DESCRIPTION OF THE TASK: With the pictures left aside, write out the entries that follow exactly.

Items from a data source:
______

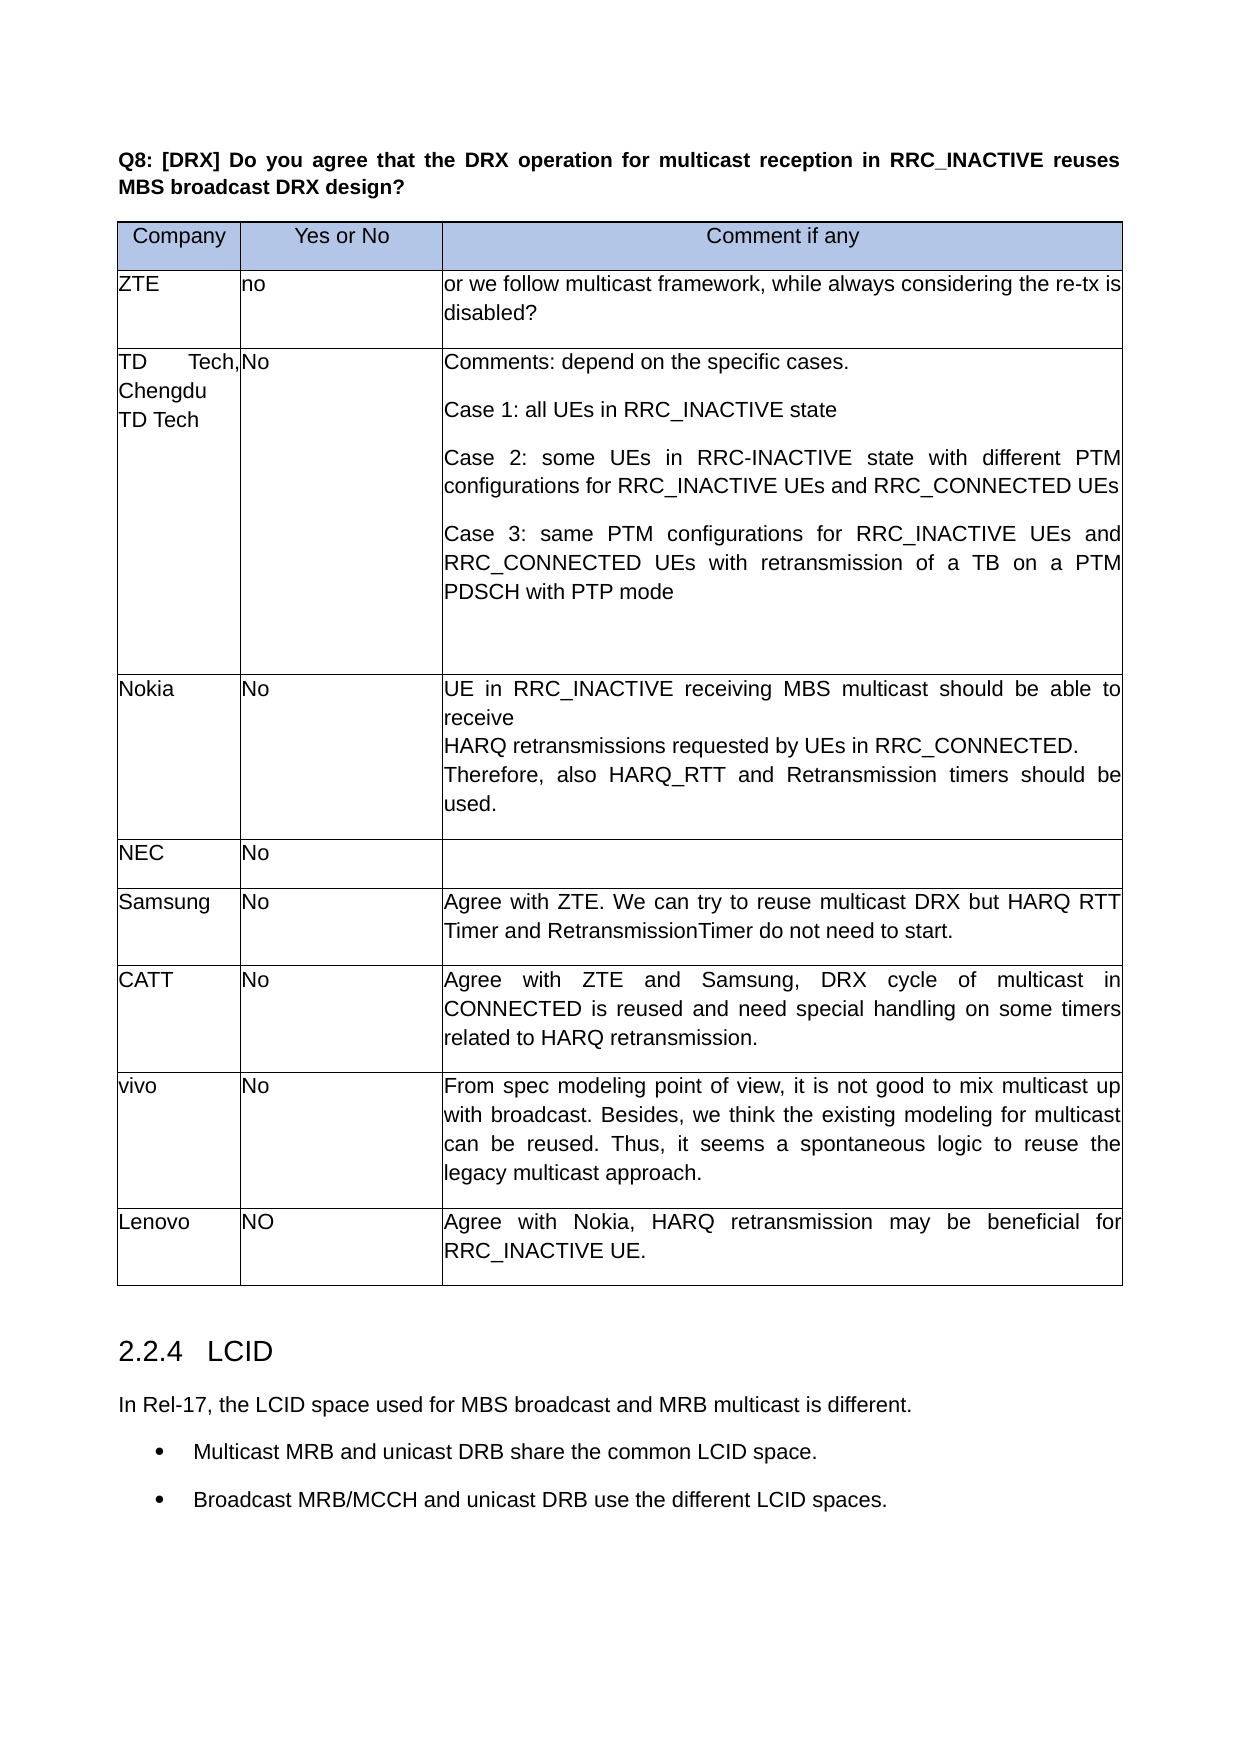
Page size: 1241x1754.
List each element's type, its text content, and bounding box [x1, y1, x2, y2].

subtitle LCID [118, 1334, 1122, 1368]
table_cell Samsung [118, 889, 240, 965]
table_cell or we follow multicast framework, while always considering the re-tx is disabled? [443, 271, 1122, 348]
table_cell [443, 840, 1122, 888]
table_cell NO [241, 1209, 442, 1285]
table_header Yes or No [241, 223, 442, 270]
table_cell No [241, 840, 442, 888]
table_cell Nokia [118, 675, 240, 839]
text In Rel-17, the LCID space used for MBS broadcast and MRB multicast is different. [118, 1391, 1122, 1417]
table_cell No [241, 675, 442, 839]
table_cell No [241, 1073, 442, 1208]
table_cell Lenovo [118, 1209, 240, 1285]
table_cell vivo [118, 1073, 240, 1208]
table_cell From spec modeling point of view, it is not good to mix multicast up with broadcast. Besides, we think the existing modeling for multicast can be reused. Thus, it seems a spontaneous logic to reuse the legacy multicast approach. [443, 1073, 1122, 1208]
subtitle Q8: [DRX] Do you agree that the DRX operation for multicast reception in RRC_INACTIVE reuses MBS broadcast DRX design? [118, 148, 1122, 199]
table_cell TD Tech, Chengdu TD Tech [118, 349, 240, 674]
table_cell CATT [118, 966, 240, 1072]
table_cell Comments: depend on the specific cases. Case 1: all UEs in RRC_INACTIVE state Case 2: some UEs in RRC-INACTIVE state with different PTM configurations for RRC_INACTIVE UEs and RRC_CONNECTED UEs Case 3: same PTM configurations for RRC_INACTIVE UEs and RRC_CONNECTED UEs with retransmission of a TB on a PTM PDSCH with PTP mode [443, 349, 1122, 674]
table_cell Agree with ZTE. We can try to reuse multicast DRX but HARQ RTT Timer and RetransmissionTimer do not need to start. [443, 889, 1122, 965]
table_cell UE in RRC_INACTIVE receiving MBS multicast should be able to receive HARQ retransmissions requested by UEs in RRC_CONNECTED. Therefore, also HARQ_RTT and Retransmission timers should be used. [443, 675, 1122, 839]
table_cell Agree with Nokia, HARQ retransmission may be beneficial for RRC_INACTIVE UE. [443, 1209, 1122, 1285]
table_cell NEC [118, 840, 240, 888]
table_cell no [241, 271, 442, 348]
table_cell ZTE [118, 271, 240, 348]
table_header Company [118, 223, 240, 270]
table_cell No [241, 966, 442, 1072]
table_header Comment if any [443, 223, 1122, 270]
table_cell No [241, 349, 442, 674]
table_cell No [241, 889, 442, 965]
list Broadcast MRB/MCCH and unicast DRB use the different LCID spaces. [156, 1487, 1122, 1512]
list Multicast MRB and unicast DRB share the common LCID space. [156, 1439, 1122, 1464]
table_cell Agree with ZTE and Samsung, DRX cycle of multicast in CONNECTED is reused and need special handling on some timers related to HARQ retransmission. [443, 966, 1122, 1072]
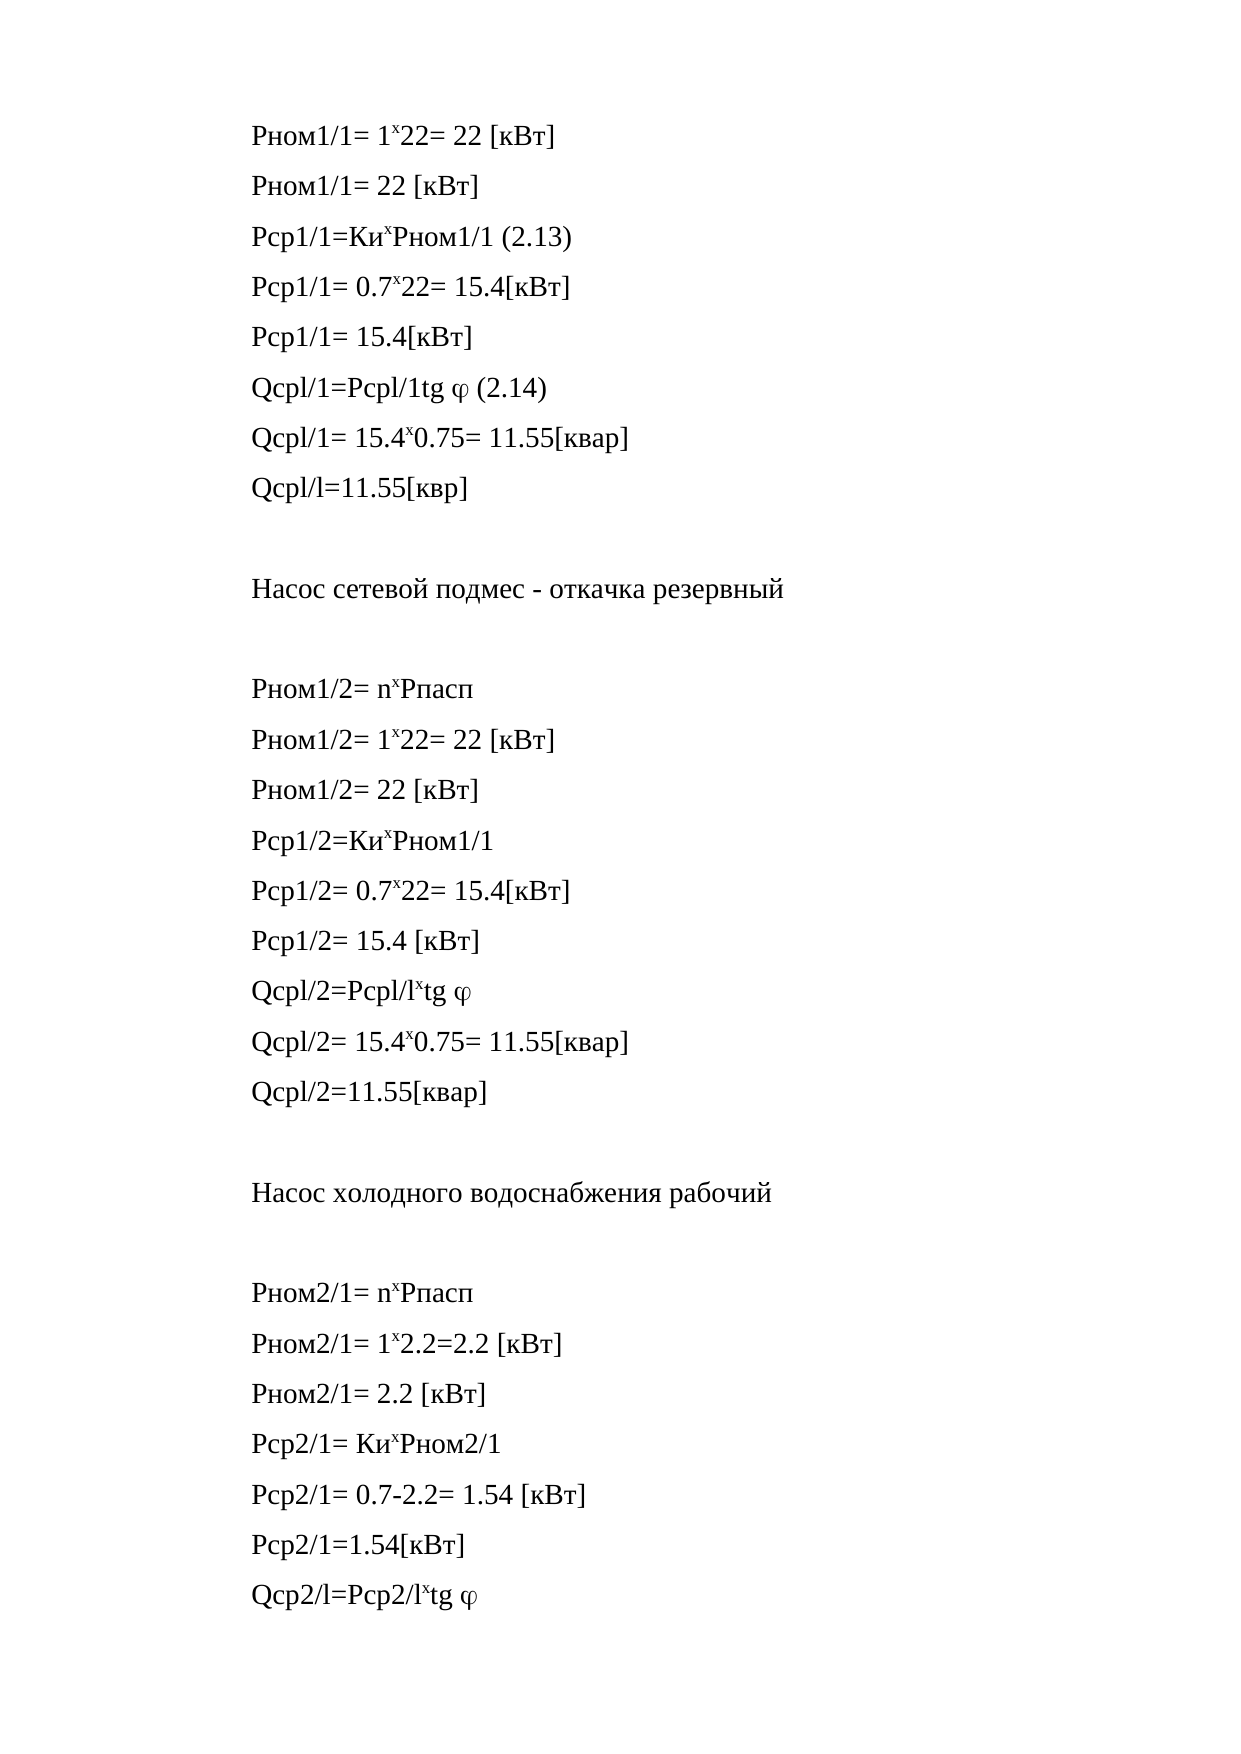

______

RESPONSE AREA:
Page size: 1241x1754.
List each element's type, its text content, and bounding box [x1, y1, x2, y2].

subtitle LCID [118, 1334, 1122, 1368]
table_cell Samsung [118, 889, 240, 965]
table_cell or we follow multicast framework, while always considering the re-tx is disabled? [443, 271, 1122, 348]
table_cell [443, 840, 1122, 888]
table_cell NO [241, 1209, 442, 1285]
table_header Yes or No [241, 223, 442, 270]
table_cell No [241, 840, 442, 888]
table_cell Nokia [118, 675, 240, 839]
text In Rel-17, the LCID space used for MBS broadcast and MRB multicast is different. [118, 1391, 1122, 1417]
table_cell No [241, 675, 442, 839]
table_cell No [241, 1073, 442, 1208]
table_cell Lenovo [118, 1209, 240, 1285]
table_cell vivo [118, 1073, 240, 1208]
table_cell From spec modeling point of view, it is not good to mix multicast up with broadcast. Besides, we think the existing modeling for multicast can be reused. Thus, it seems a spontaneous logic to reuse the legacy multicast approach. [443, 1073, 1122, 1208]
subtitle Q8: [DRX] Do you agree that the DRX operation for multicast reception in RRC_INACTIVE reuses MBS broadcast DRX design? [118, 148, 1122, 199]
table_cell TD Tech, Chengdu TD Tech [118, 349, 240, 674]
table_cell CATT [118, 966, 240, 1072]
table_cell Comments: depend on the specific cases. Case 1: all UEs in RRC_INACTIVE state Case 2: some UEs in RRC-INACTIVE state with different PTM configurations for RRC_INACTIVE UEs and RRC_CONNECTED UEs Case 3: same PTM configurations for RRC_INACTIVE UEs and RRC_CONNECTED UEs with retransmission of a TB on a PTM PDSCH with PTP mode [443, 349, 1122, 674]
table_cell Agree with ZTE. We can try to reuse multicast DRX but HARQ RTT Timer and RetransmissionTimer do not need to start. [443, 889, 1122, 965]
table_cell UE in RRC_INACTIVE receiving MBS multicast should be able to receive HARQ retransmissions requested by UEs in RRC_CONNECTED. Therefore, also HARQ_RTT and Retransmission timers should be used. [443, 675, 1122, 839]
table_cell Agree with Nokia, HARQ retransmission may be beneficial for RRC_INACTIVE UE. [443, 1209, 1122, 1285]
table_cell NEC [118, 840, 240, 888]
table_cell no [241, 271, 442, 348]
table_cell ZTE [118, 271, 240, 348]
table_header Company [118, 223, 240, 270]
table_cell No [241, 966, 442, 1072]
table_header Comment if any [443, 223, 1122, 270]
table_cell No [241, 349, 442, 674]
table_cell No [241, 889, 442, 965]
list Broadcast MRB/MCCH and unicast DRB use the different LCID spaces. [156, 1487, 1122, 1512]
list Multicast MRB and unicast DRB share the common LCID space. [156, 1439, 1122, 1464]
table_cell Agree with ZTE and Samsung, DRX cycle of multicast in CONNECTED is reused and need special handling on some timers related to HARQ retransmission. [443, 966, 1122, 1072]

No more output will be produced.